» **PROBLEM DETAILS**: Write out, word for word and with no pictures, each line below from the one containing "Other | 1 | 20% |" through the one containing "(NCD) in the", both included, and no other line.

Page images and extracted text:
■ ■ ■

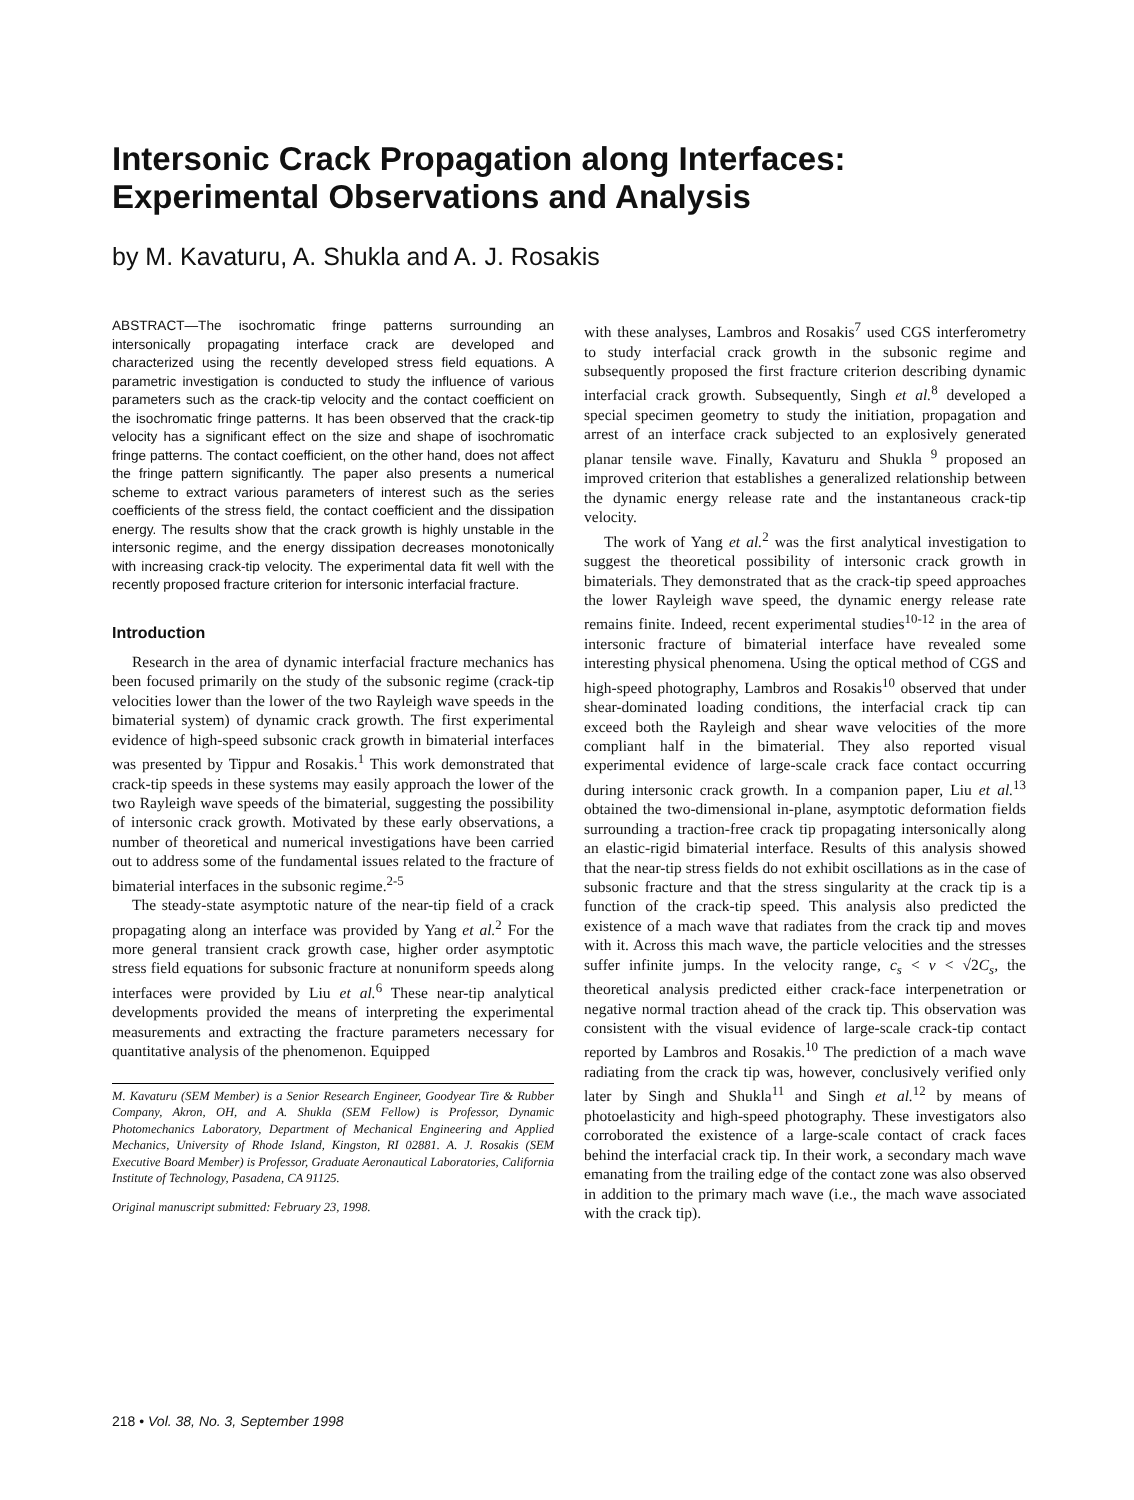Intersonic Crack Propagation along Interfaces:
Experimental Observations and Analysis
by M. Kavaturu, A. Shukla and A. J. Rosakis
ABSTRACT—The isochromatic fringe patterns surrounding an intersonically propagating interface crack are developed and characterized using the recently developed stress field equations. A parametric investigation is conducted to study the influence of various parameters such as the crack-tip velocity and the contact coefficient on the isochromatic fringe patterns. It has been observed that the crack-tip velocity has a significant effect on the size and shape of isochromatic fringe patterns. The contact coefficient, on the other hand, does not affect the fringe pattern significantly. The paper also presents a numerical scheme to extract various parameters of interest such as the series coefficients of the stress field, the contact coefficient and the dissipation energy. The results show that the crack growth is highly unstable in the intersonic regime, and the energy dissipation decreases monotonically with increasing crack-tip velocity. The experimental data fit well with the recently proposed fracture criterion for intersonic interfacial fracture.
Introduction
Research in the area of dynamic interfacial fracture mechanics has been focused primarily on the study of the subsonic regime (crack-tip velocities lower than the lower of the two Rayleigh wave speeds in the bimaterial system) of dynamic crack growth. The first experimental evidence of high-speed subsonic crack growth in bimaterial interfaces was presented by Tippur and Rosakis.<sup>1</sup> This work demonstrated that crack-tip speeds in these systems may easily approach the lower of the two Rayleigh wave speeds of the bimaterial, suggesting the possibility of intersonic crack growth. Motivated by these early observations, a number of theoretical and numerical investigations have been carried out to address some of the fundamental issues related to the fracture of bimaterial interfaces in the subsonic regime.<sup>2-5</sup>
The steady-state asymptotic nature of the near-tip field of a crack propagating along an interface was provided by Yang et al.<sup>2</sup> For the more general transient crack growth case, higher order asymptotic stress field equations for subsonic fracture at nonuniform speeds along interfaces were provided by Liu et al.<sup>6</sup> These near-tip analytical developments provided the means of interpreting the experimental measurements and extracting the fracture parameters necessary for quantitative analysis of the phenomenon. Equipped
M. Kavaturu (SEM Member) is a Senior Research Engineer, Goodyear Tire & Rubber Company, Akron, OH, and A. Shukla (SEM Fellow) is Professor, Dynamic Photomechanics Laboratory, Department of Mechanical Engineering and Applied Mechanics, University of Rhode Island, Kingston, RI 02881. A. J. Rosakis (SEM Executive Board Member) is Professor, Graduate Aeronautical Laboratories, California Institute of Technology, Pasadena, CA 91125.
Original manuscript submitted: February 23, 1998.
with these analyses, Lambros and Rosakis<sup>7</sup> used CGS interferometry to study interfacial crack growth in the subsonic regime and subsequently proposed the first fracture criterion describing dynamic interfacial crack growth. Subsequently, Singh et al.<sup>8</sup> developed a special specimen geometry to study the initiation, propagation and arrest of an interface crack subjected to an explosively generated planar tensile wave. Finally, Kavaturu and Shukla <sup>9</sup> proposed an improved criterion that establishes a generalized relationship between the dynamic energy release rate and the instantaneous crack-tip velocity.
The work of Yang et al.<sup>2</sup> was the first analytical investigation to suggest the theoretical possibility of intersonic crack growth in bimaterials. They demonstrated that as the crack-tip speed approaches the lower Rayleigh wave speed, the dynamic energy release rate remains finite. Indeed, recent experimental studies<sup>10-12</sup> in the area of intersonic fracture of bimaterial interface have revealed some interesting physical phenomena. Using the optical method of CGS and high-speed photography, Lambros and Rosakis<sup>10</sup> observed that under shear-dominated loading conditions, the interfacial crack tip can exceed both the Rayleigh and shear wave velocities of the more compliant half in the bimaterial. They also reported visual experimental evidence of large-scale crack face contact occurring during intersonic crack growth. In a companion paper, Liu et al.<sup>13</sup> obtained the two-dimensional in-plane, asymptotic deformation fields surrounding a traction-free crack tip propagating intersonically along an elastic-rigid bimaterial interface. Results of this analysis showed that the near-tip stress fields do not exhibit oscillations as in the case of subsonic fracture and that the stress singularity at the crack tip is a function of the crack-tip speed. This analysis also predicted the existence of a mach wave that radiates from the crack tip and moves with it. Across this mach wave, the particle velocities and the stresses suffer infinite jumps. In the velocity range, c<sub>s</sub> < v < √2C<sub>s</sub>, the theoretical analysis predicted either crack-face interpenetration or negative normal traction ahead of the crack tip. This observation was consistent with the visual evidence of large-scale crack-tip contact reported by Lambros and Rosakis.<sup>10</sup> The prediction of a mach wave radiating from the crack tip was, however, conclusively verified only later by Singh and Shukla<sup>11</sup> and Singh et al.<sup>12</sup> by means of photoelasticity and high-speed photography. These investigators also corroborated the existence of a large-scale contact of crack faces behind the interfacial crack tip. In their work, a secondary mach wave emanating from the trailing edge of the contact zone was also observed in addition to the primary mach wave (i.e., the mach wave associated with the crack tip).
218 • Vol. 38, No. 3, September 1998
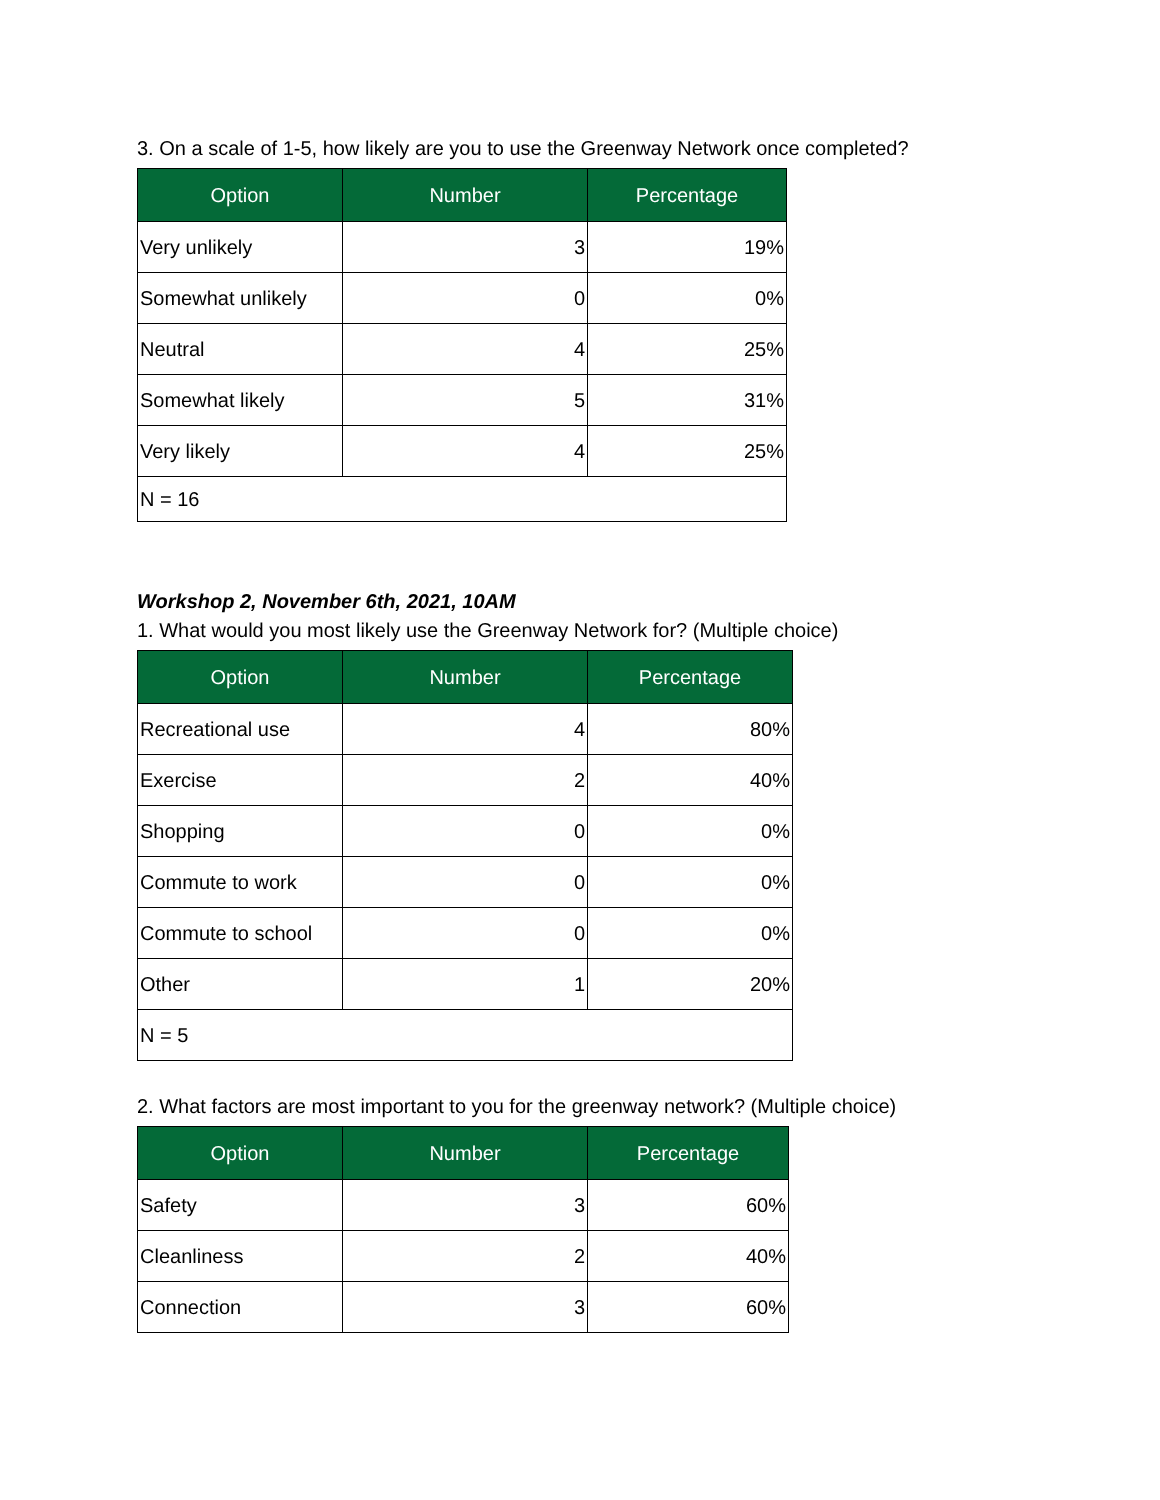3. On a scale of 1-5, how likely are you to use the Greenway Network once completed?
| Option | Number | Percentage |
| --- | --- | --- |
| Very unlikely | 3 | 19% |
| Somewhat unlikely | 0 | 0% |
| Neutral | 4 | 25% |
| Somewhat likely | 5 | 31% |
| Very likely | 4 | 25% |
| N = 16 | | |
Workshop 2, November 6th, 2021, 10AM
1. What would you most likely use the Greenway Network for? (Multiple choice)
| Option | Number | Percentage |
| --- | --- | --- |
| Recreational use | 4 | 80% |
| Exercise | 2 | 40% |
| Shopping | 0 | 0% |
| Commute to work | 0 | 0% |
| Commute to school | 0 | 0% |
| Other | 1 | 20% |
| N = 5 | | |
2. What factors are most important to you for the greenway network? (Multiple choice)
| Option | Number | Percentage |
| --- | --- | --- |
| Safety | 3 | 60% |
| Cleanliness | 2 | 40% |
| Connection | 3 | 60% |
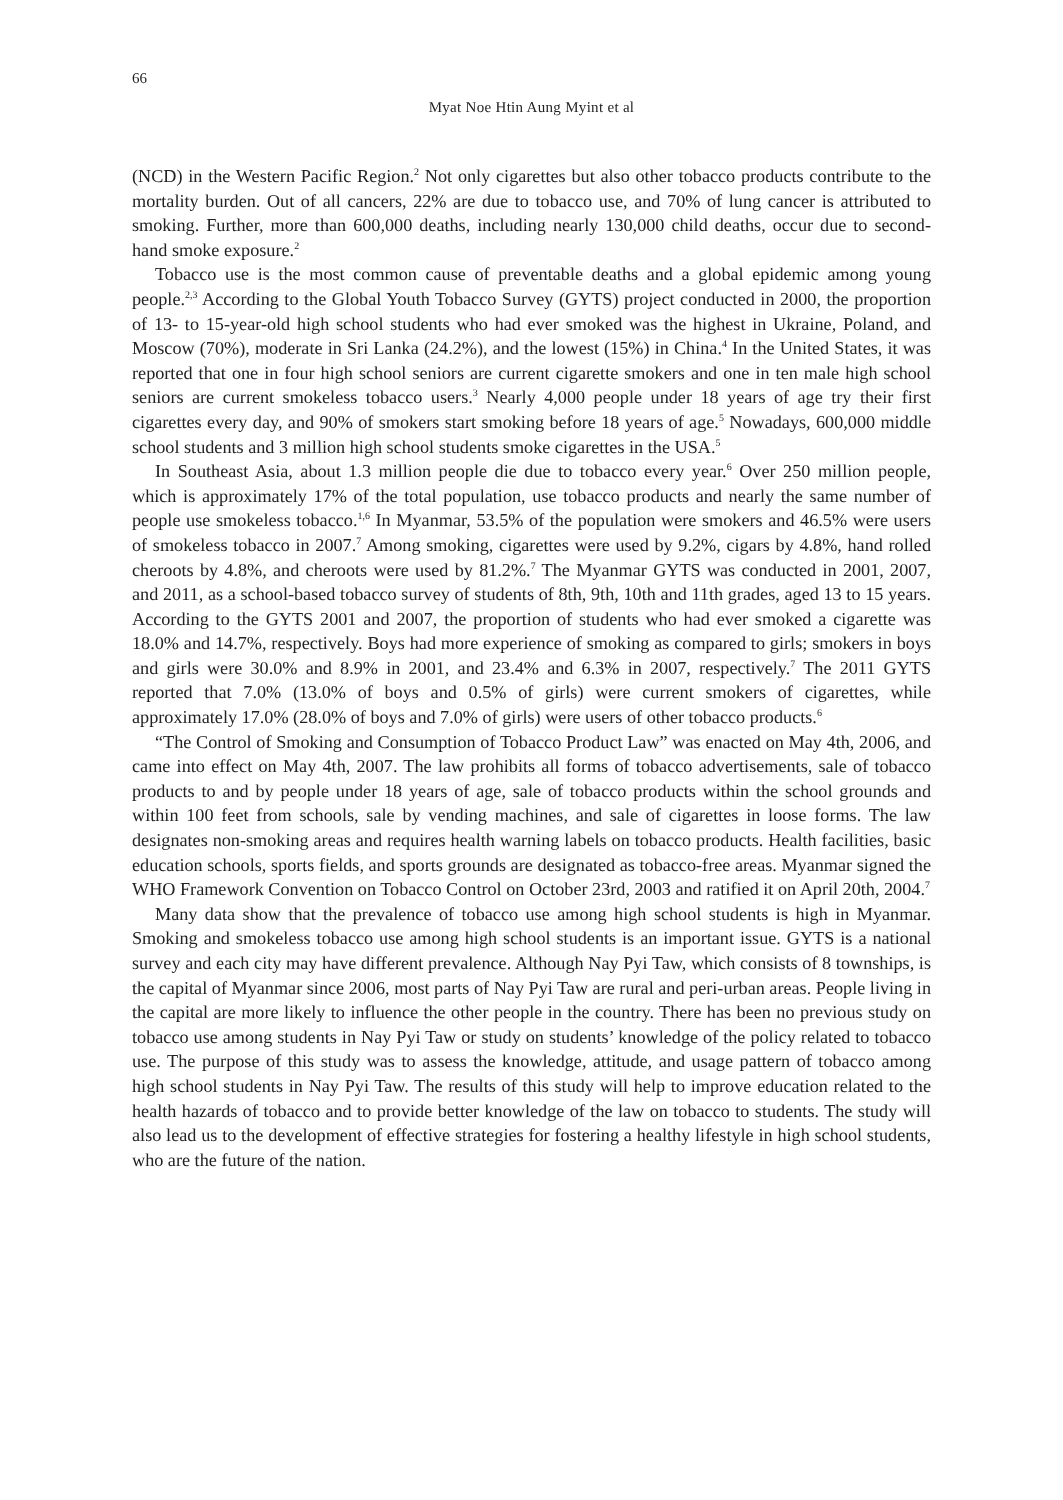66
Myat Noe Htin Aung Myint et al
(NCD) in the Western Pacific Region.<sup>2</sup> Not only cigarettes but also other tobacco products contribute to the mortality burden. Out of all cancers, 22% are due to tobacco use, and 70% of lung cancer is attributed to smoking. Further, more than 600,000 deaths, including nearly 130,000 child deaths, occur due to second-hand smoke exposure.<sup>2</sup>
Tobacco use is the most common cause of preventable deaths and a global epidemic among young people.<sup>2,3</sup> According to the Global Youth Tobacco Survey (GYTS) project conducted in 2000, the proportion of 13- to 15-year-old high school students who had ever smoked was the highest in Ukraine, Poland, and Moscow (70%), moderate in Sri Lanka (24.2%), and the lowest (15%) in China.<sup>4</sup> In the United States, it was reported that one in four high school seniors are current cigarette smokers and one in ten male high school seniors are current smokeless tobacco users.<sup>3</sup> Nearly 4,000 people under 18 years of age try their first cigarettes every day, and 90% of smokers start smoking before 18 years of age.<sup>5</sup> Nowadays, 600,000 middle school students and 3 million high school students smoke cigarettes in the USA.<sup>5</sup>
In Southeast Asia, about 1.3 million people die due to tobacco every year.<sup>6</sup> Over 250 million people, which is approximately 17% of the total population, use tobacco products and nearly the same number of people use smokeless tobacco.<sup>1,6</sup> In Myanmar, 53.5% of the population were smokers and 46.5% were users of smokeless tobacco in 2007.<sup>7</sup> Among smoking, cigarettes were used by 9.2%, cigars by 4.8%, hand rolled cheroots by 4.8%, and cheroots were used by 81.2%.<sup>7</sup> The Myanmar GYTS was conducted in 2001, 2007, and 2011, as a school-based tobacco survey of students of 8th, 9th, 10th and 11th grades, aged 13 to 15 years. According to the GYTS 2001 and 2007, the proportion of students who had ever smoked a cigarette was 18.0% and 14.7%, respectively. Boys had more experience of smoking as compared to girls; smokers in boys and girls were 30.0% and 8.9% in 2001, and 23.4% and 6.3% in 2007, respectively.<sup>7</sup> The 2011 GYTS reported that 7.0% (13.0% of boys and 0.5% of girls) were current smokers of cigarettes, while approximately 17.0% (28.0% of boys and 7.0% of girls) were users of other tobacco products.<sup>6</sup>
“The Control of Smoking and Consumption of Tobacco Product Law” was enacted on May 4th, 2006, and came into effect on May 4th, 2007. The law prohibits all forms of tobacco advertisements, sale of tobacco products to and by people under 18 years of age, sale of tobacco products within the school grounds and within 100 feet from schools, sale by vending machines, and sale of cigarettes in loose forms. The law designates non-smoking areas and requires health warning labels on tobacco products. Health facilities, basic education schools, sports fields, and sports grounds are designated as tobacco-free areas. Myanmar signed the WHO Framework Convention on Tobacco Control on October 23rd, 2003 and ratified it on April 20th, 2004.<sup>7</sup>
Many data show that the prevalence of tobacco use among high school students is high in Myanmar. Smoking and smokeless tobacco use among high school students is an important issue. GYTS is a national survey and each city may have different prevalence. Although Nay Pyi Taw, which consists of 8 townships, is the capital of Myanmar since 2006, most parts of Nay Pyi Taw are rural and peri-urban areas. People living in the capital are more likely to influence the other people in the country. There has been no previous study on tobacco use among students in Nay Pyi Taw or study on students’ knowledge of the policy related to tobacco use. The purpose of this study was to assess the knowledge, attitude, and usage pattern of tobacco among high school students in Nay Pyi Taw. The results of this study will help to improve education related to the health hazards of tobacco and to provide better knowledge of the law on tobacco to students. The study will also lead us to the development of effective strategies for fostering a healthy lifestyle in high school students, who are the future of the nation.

■ ■ ■

» **SOLUTION TO THE EXERCISE**:
| Other | 1 | 20% |
| N = 5 | | |
2. What factors are most important to you for the greenway network? (Multiple choice)
| Option | Number | Percentage |
| --- | --- | --- |
| Safety | 3 | 60% |
| Cleanliness | 2 | 40% |
| Connection | 3 | 60% |
66
Myat Noe Htin Aung Myint et al
(NCD) in the Western Pacific Region.<sup>2</sup> Not only cigarettes but also other tobacco products contribute to the mortality burden. Out of all cancers, 22% are due to tobacco use, and 70% of lung cancer is attributed to smoking. Further, more than 600,000 deaths, including nearly 130,000 child deaths, occur due to second-hand smoke exposure.<sup>2</sup>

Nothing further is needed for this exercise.